Computational Imaging (CI) combines advanced computer algorithms with imaging sensors to capture and interpret the physical world. This interdisciplinary field has diverse applications, including smartphone cameras, AR/VR displays, autonomous driving, computed tomography (CT), magnetic resonance imaging (MRI), microscopy, and even black hole imaging. In this course, we present a unified framework for a wide range of CI problems through the lens of inverse problems. Students will explore both classic and modern algorithms for solving these problems and apply them to real-world imaging challenges.

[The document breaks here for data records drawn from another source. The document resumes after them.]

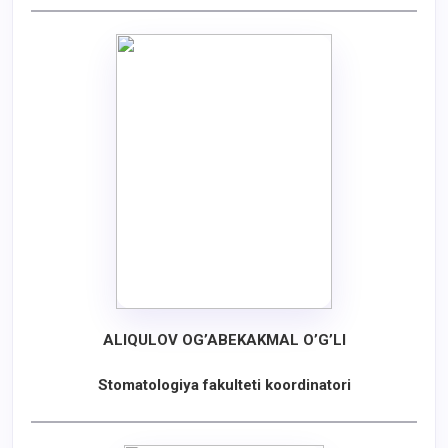
ALIQULOV OG’ABEKAKMAL O’G’LI
Stomatologiya fakulteti koordinatori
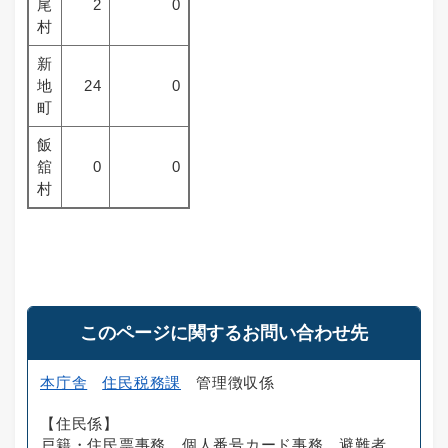
尾
2
0
村
新
地
24
0
町
飯
舘
0
0
村
このページに関するお問い合わせ先
本庁舎
住民税務課
管理徴収係
【住民係】
戸籍・住民票事務、個人番号カード事務、避難者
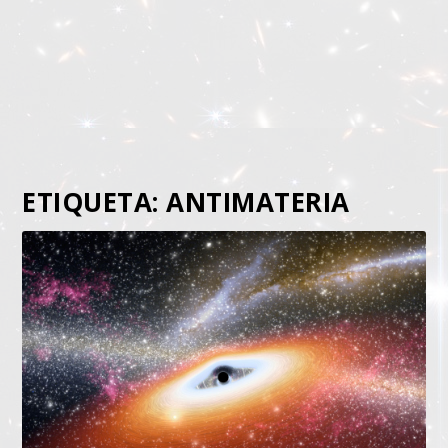
ETIQUETA:
ANTIMATERIA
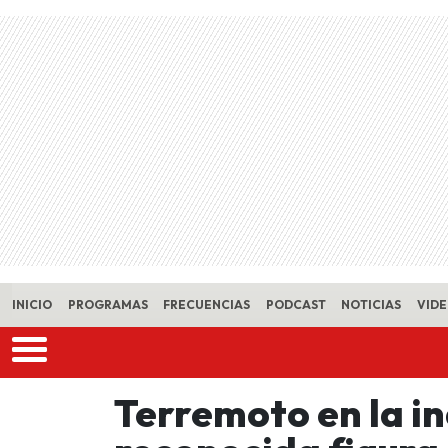
Skip to main content
INICIO
PROGRAMAS
FRECUENCIAS
PODCAST
NOTICIAS
VID
Terremoto en la in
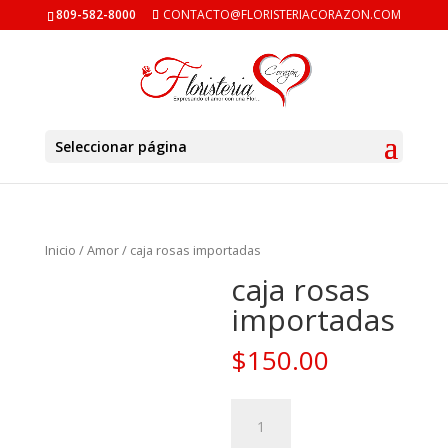
809-582-8000
CONTACTO@FLORISTERIACORAZON.COM
Seleccionar página
Inicio
/
Amor
/ caja rosas importadas
caja rosas
importadas
$
150.00
caja
rosas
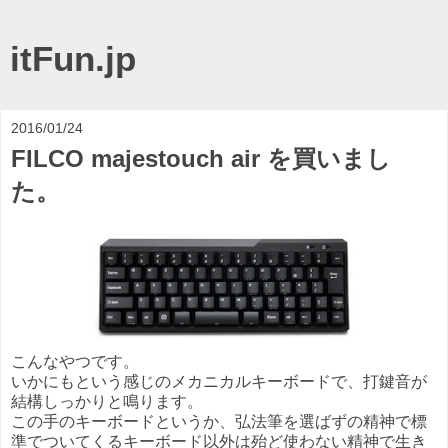
itFun.jp
2016/01/24
FILCO majestouch air を買いまし
た。
こんなやつです。
いかにもという感じのメカニカルキーボードで、打鍵音が
結構しっかりと鳴ります。
この手のキーボードというか、弘法筆を選ばずの精神で標
準でついてくるキーボード以外は殆ど使わない精神で生き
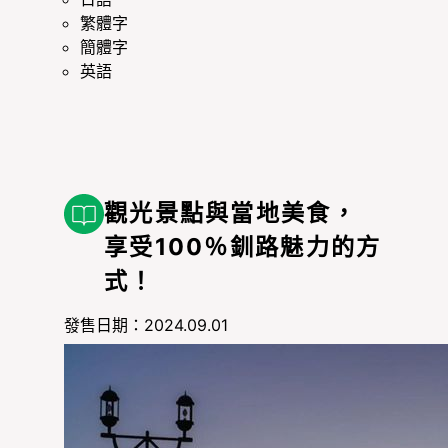
繁體字
簡體字
英語
觀光景點與當地美食，
享受100％釧路魅力的方
式！
發售日期：2024.09.01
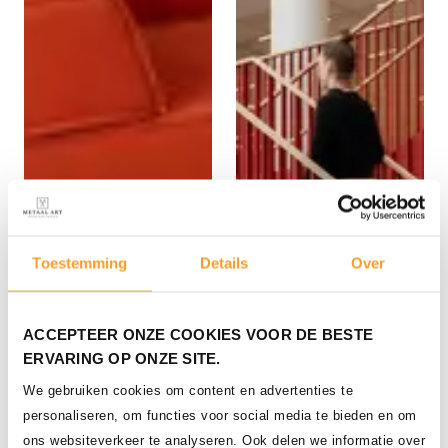
Toestemming
Details
Over
ACCEPTEER ONZE COOKIES VOOR DE BESTE
Zwevende stalen
ERVARING OP ONZE SITE.
steektrap met eikenhouten
treden
We gebruiken cookies om content en advertenties te
personaliseren, om functies voor social media te bieden en om
ons websiteverkeer te analyseren. Ook delen we informatie over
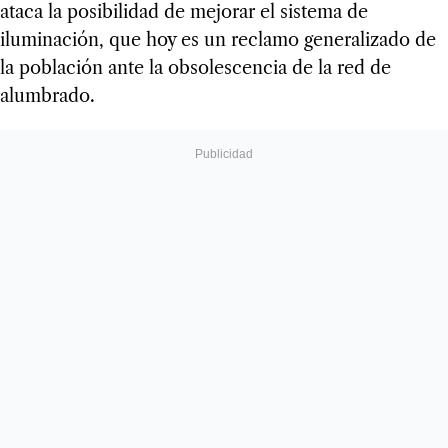
ataca la posibilidad de mejorar el sistema de
iluminación, que hoy es un reclamo generalizado de
la población ante la obsolescencia de la red de
alumbrado.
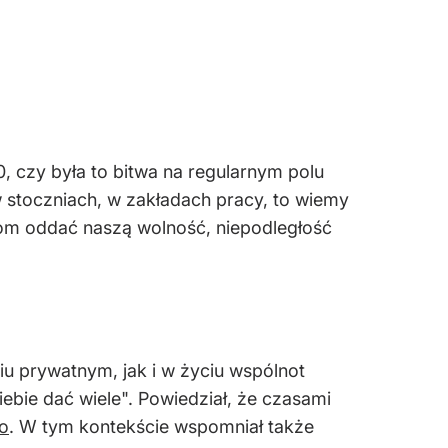
0, czy była to bitwa na regularnym polu
w stoczniach, w zakładach pracy, to wiemy
istom oddać naszą wolność, niepodległość
u prywatnym, jak i w życiu wspólnot
ebie dać wiele". Powiedział, że czasami
go
. W tym kontekście wspomniał także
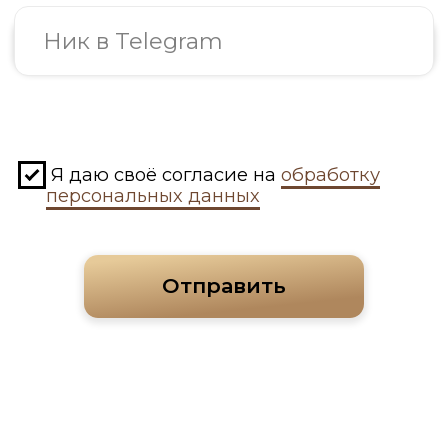
персональных данных
Отправить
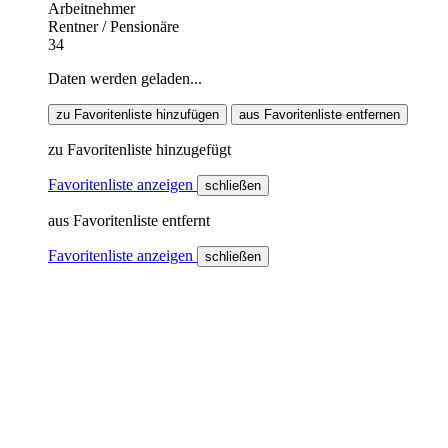
Arbeitnehmer
Rentner / Pensionäre
34
Daten werden geladen...
zu Favoritenliste hinzufügen
aus Favoritenliste entfernen
zu Favoritenliste hinzugefügt
Favoritenliste anzeigen
schließen
aus Favoritenliste entfernt
Favoritenliste anzeigen
schließen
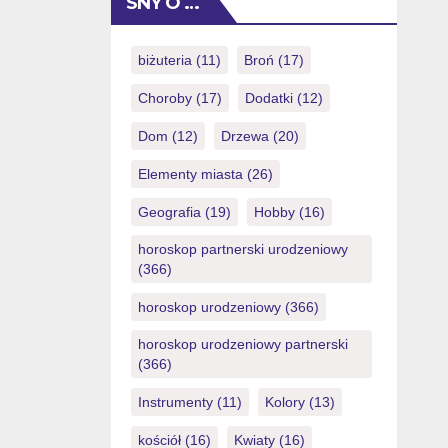
SNY O …
responsable. Esto […]
mindset. Wise gambling strategies
begin with understanding the inherent
risks involved. This means
biżuteria
(11)
Broń
(17)
acknowledging that outcomes are not
Choroby
(17)
Dodatki
(12)
guaranteed and that losses are a
possibility. Setting clear financial limits
Dom
(12)
Drzewa
(20)
[…]
Elementy miasta
(26)
Geografia
(19)
Hobby
(16)
horoskop partnerski urodzeniowy
(366)
horoskop urodzeniowy
(366)
horoskop urodzeniowy partnerski
(366)
Instrumenty
(11)
Kolory
(13)
kościół
(16)
Kwiaty
(16)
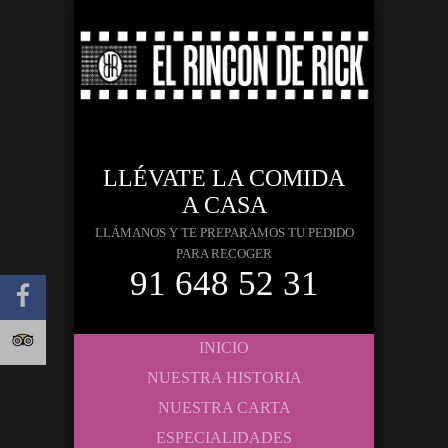
LLÉVATE LA COMIDA
A CASA
LLÁMANOS Y TE PREPARAMOS TU PEDIDO
PARA RECOGER
91 648 52 31
INICIO
NUESTRA HISTORIA
NUESTRA CARTA
ESPECIALIDADES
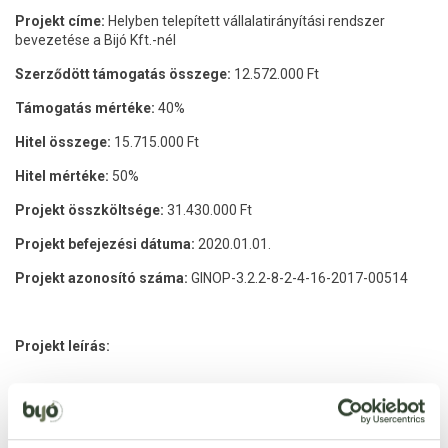
Projekt címe:
Helyben telepített vállalatirányítási rendszer
bevezetése a Bijó Kft.-nél
Szerződött támogatás összege:
12.572.000 Ft
Támogatás mértéke:
40%
Hitel összege:
15.715.000 Ft
Hitel mértéke:
50%
Projekt összköltsége:
31.430.000 Ft
Projekt befejezési dátuma:
2020.01.01.
Projekt azonosító száma:
GINOP-3.2.2-8-2-4-16-2017-00514
Projekt leírás:
A Bijó Élelmiszer Kft. 2013-ban alakult és 2014 márciusában
nyitotta meg 3600 m2 –es Szakáruházát és Kereskedését, ahol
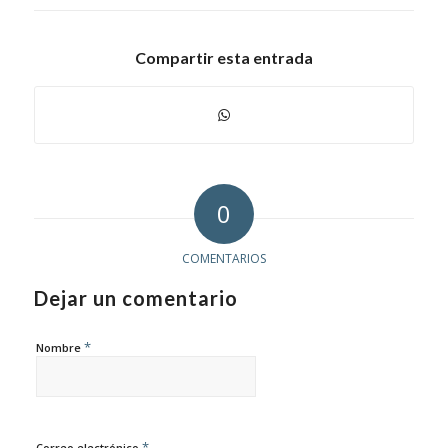
Compartir esta entrada
0
COMENTARIOS
Dejar un comentario
*
Nombre
*
Correo electrónico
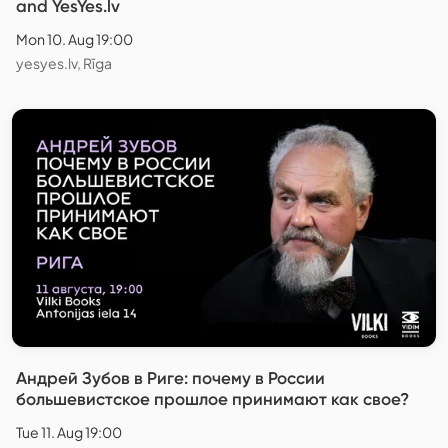
and YesYes.lv
Mon 10. Aug 19:00
yesyes.lv, Rīga
Андрей Зубов в Риге: почему в России
большевистское прошлое принимают как свое?
Tue 11. Aug 19:00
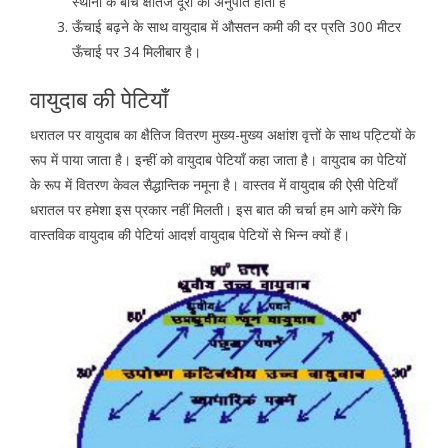
स्थानों के बीच क्षैतिज दूरी का अनुपात होता हैं
ऊँचाई बढ़ने के साथ वायुदाब में औसतन कमी की दर प्रति 300 मीटर
ऊँचाई पर 34 मिलीबार है।
वायुदाब की पेटियाँ
धरातल पर वायुदाब का क्षैतिज वितरण मुख्य-मुख्य अक्षांश वृत्तों के साथ पट्टियों के
रूप में पाया जाता है। इन्हीं को वायुदाब पेटियाँ कहा जाता है। वायुदाब का पेटियों
के रूप में वितरण केवल सैद्धान्तिक नमूना है। वास्तव में वायुदाब की ऐसी पेटियाँ
धरातल पर हमेशा इस प्रकार नहीं मिलती। इस बात की चर्चा हम आगे करेंगे कि
वास्तविक वायुदाब की पेटियां आदर्श वायुदाब पेटियों से भिन्न क्यों हैं।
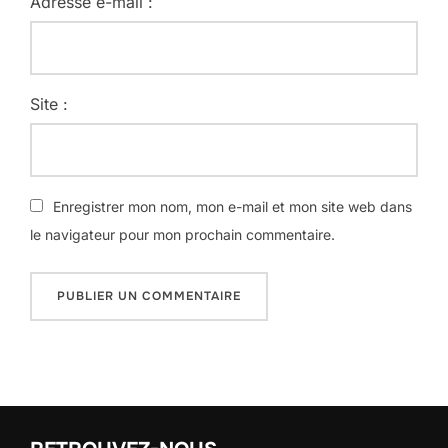
Adresse e-mail :
Site :
Enregistrer mon nom, mon e-mail et mon site web dans
le navigateur pour mon prochain commentaire.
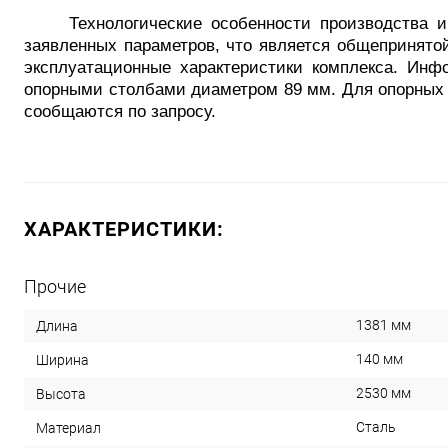
Технологические особенности производства и м
заявленных параметров, что является общепринято
эксплуатационные характеристики комплекса. Инф
опорными столбами диаметром 89 мм. Для опорных 
сообщаются по запросу.
ХАРАКТЕРИСТИКИ:
Прочие
1381 мм
Длина
140 мм
Ширина
2530 мм
Высота
Сталь
Материал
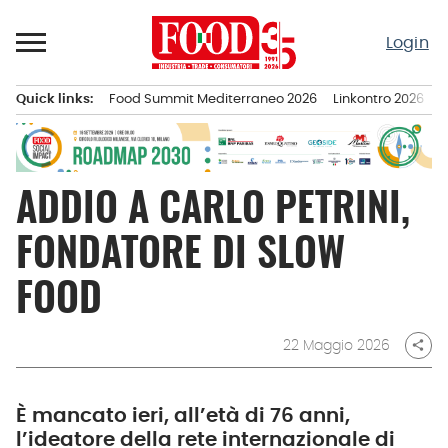
Passa
al
Login
contenuto
Quick links:
Food Summit Mediterraneo 2026
Linkontro 2026
F
Menu principale
ADDIO A CARLO PETRINI,
FONDATORE DI SLOW
FOOD
22 Maggio 2026
share
È mancato ieri, all’età di 76 anni,
l’ideatore della rete internazionale di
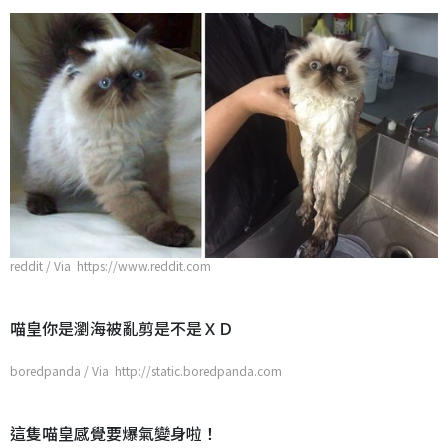
reddit / Via https://www.reddit.com
喵皇你是瀏海被亂剪是不是ＸＤ
boredpanda / Via http://static.boredpanda.com
這隻喵皇感覺要爆氣變身啦！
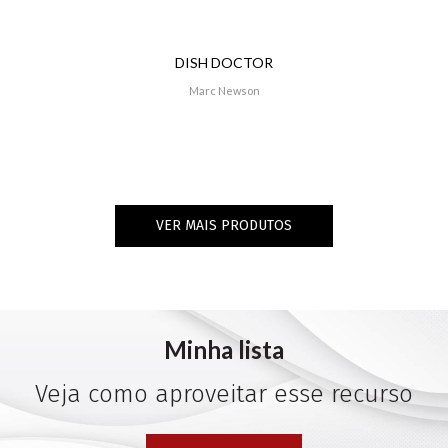
DISH DOCTOR
Marc Newson
VER MAIS PRODUTOS
Minha lista
Veja como aproveitar esse recurso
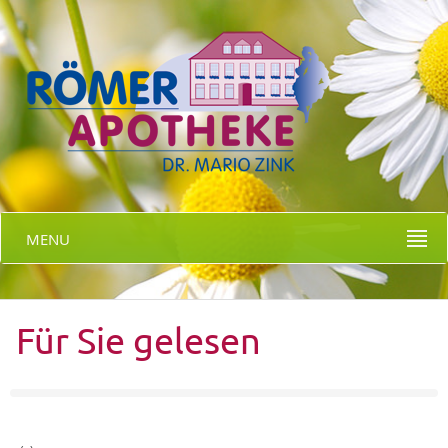
MENU
Für Sie gelesen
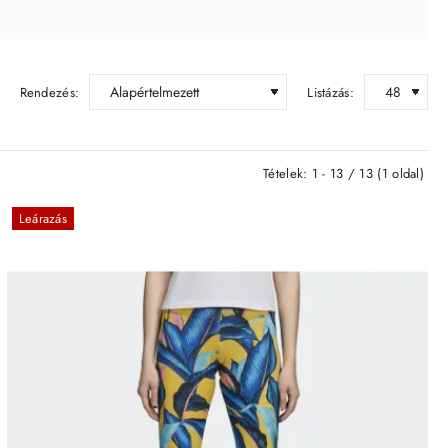
Rendezés:
Listázás:
Tételek: 1 - 13 / 13 (1 oldal)
Leárazás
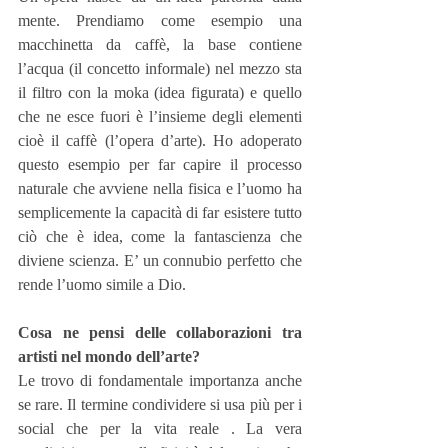
mente. Prendiamo come esempio una 
macchinetta da caffè, la base contiene 
l’acqua (il concetto informale) nel mezzo sta 
il filtro con la moka (idea figurata) e quello 
che ne esce fuori è l’insieme degli elementi 
cioè il caffè (l’opera d’arte). Ho adoperato 
questo esempio per far capire il processo 
naturale che avviene nella fisica e l’uomo ha 
semplicemente la capacità di far esistere tutto 
ciò che è idea, come la fantascienza che 
diviene scienza. E’ un connubio perfetto che 
rende l’uomo simile a Dio.
Cosa ne pensi delle collaborazioni tra 
artisti nel mondo dell’arte?
Le trovo di fondamentale importanza anche 
se rare. Il termine condividere si usa più per i 
social che per la vita reale . La vera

The course is structured as follows. Part I:  Inverse Problems, Bayesian Inference, Image Priors. Part II: Maximum A Posteriori (MAP) Estimation, Optimization-based Methods, Gradient Descent, Proximal Gradient Method, and Alternating Directions Method of Multipliers. Part III: Minimum Mean Squared Error (MMSE) Estimation, Monte Carlo Method, Variational Autoencoder (VAE), Score-Matching Langevin Dynamics, Diffusion Models. The course will also cover the basics of optimization and image processing, providing essential foundational knowledge.

Prerequisites: Linear Algebra, Probability, Signal and Systems & Machine Learning

Preferred Background knowledge: Real Analysis, Optimization & Measure Theory (a touch).